TEXT EXCERPT:
- Opening Delimiter -
It's completely not related to ML developing but I hope somebody here can help me with this problem.

There is a mini computer called Rasberry Pi 2. It runs linux (debian wheezy) and I would like to use the hardware IO ports of it from Lazarus (free pascal compiler and ide).
There is guy who developed a software library called wiringPi with C source.
Until now I used the previous model of Raspberry Pi and an old version of wiringPi's object file with a Pascal wrapper I wrote for it.
Right now this old version cannot work because the hardware changes of the Raspberry Pi 2, so I need the new version of wiringPi.
And the problem starts here: If I build the newer wiringPi from the sources the new object file contains several strange symbol like __aeabi_idiv, __aeabi_idivmod, etc.
- Closing Delimiter -
ENTRIES PROVIDED:
- Opening Delimiter -
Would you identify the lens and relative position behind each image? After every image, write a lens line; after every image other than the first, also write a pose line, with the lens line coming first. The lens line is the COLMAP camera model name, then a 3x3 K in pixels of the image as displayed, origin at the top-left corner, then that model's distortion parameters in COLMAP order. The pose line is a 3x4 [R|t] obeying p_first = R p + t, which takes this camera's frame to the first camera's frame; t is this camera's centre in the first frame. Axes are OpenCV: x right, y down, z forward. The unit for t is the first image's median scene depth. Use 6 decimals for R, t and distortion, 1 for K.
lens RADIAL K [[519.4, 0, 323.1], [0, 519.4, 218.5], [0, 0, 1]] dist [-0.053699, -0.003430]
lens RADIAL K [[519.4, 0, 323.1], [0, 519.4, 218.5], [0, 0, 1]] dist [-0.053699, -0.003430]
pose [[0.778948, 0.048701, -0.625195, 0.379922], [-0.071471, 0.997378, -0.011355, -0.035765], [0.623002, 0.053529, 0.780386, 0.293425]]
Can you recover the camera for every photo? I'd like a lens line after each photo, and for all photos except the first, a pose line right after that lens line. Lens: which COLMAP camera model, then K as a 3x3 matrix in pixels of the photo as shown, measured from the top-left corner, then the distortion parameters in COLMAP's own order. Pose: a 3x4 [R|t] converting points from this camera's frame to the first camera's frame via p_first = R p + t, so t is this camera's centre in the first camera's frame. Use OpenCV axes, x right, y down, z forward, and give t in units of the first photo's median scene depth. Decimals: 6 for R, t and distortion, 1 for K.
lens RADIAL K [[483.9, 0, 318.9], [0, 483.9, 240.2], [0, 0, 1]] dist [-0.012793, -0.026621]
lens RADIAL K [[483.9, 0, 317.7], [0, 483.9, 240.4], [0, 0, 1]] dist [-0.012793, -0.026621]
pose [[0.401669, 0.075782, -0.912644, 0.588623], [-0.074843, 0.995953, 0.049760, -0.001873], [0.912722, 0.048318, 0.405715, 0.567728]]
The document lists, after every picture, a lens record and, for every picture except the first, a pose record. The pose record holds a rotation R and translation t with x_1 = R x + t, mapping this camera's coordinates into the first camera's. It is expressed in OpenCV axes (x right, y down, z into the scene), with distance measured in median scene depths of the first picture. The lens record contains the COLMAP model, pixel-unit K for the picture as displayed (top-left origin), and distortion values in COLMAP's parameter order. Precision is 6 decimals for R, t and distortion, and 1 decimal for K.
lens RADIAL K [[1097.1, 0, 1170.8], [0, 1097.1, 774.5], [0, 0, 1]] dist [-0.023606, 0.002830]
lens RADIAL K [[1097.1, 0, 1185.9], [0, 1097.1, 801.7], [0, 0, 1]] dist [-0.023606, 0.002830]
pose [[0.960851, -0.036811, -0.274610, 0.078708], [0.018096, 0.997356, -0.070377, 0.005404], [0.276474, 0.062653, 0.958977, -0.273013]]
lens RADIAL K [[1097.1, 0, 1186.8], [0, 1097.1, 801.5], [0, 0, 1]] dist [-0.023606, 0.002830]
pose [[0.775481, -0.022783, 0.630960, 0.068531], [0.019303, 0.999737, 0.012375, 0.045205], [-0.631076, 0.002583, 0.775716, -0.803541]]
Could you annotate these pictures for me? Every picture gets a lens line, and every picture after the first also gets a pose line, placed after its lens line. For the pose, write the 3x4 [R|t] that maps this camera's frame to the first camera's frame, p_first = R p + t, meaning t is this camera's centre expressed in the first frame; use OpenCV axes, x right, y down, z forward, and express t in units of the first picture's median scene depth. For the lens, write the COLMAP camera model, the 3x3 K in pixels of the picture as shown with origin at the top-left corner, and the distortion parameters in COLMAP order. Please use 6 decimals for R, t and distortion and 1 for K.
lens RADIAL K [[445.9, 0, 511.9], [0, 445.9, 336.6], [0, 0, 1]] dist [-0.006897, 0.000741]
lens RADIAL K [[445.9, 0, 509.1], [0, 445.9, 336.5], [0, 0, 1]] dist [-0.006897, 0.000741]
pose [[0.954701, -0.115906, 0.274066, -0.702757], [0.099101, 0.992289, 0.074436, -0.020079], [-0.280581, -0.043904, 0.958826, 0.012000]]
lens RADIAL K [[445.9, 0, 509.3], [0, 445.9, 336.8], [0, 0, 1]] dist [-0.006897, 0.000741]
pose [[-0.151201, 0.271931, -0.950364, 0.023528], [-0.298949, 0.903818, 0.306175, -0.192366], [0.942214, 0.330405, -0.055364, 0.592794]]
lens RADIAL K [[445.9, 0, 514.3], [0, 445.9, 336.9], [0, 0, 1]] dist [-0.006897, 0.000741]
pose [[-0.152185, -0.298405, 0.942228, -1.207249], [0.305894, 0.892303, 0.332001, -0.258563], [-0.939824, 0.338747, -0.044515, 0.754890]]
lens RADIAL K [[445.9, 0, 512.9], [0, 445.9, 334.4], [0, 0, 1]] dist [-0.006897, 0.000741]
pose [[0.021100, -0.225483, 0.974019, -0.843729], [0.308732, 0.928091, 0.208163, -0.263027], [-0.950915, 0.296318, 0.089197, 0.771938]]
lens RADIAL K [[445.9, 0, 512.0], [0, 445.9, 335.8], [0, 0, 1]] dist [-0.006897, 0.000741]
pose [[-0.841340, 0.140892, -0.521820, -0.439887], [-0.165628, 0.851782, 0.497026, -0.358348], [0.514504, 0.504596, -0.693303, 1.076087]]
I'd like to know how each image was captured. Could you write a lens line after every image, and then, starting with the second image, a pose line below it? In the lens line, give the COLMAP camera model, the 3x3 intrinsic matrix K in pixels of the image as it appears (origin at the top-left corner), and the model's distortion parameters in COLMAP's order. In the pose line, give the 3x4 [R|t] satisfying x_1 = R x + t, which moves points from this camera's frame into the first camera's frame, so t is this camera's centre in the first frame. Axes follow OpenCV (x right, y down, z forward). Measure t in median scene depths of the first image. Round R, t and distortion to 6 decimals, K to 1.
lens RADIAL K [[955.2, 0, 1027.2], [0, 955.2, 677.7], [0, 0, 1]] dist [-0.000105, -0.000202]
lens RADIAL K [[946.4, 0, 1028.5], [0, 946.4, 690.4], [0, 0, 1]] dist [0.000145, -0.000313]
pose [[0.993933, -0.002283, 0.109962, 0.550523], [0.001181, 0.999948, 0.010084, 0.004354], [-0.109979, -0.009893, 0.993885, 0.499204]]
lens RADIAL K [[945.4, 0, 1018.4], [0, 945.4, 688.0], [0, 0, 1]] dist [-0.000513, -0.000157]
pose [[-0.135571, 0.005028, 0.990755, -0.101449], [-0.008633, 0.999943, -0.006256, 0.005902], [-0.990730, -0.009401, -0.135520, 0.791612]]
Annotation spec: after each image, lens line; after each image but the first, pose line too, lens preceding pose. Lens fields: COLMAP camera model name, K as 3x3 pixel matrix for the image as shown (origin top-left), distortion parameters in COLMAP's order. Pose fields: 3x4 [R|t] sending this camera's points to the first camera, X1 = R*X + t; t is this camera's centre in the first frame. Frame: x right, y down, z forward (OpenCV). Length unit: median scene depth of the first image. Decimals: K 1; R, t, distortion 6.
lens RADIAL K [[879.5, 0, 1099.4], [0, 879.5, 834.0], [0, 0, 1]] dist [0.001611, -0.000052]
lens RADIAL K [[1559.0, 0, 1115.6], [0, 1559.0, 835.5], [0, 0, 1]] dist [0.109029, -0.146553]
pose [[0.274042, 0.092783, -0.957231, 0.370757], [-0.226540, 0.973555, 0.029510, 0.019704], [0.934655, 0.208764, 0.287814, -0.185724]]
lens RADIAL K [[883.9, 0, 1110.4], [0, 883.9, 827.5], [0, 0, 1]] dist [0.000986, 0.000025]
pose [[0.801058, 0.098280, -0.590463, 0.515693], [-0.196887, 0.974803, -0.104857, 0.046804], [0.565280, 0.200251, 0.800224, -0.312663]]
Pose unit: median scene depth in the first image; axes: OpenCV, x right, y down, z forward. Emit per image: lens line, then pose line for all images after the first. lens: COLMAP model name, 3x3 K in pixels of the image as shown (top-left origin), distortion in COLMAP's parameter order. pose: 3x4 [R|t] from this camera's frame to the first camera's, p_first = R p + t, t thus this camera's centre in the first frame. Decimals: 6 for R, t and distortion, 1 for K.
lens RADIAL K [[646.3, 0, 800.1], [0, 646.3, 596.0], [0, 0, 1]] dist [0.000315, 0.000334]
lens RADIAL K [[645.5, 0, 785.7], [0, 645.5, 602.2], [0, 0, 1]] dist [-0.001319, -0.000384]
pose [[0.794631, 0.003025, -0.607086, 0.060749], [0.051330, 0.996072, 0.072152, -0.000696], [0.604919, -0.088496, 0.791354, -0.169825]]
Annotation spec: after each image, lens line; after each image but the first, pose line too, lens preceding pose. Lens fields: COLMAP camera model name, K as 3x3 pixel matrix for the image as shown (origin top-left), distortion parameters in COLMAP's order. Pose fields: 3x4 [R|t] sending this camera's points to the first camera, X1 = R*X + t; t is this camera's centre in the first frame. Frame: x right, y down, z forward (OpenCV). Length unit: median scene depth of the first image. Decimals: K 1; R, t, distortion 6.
- Closing Delimiter -
PROMPT 1: In the Raspberry Pi post, which Linux distribution does the Raspberry Pi 2 run?
PROMPT 2: Continue the post about using wiringPi from Lazarus on the Raspberry Pi 2, starting after its final sentence.

FINAL ANSWER 1: Debian wheezy.

FINAL ANSWER 2:
When I try to use my wrapper with this new object file the pascal linker cannot handles this symbols, so it fails on it:
/usr/bin/ld.bfd: wiringPi.o undefined reference to symbol '__aeabi_idiv@@GCC3.5'
//lib/arm-linux-gnueabihf/libgcc_s.so.1: error adding symbols: DSO missing from command line


I peek inside the object file with objdump -t and see this symbol as
00000000    *UND*  __aeabi_idiv

Also I see it in the libgcc_s.so.1 with objdump -T
0000f950 g    DF .text  00000000  GCC_3.5     __aeabi_idiv

I tried to remove this strange symbols from the object file with objcopy --strip-symbol but it said it not stripped because it is named in a relocation.

I tried to search on the web and find not too much but I feel this is something similar to it:
http://glandium.org/blog/?p=2510

Is there any way to create this .o file without these __aeabi stuff?

I have no idea how I can solve this so please give me some clue if you are more familiar with these things.
Thanks in advance.


Edit FYI:
I use this Raspi to control a camera through Wifi and not just the camera itself but some servo motor which turns the focus wheel and change the aperture during a long exposition shot and remote control several flash units by radio.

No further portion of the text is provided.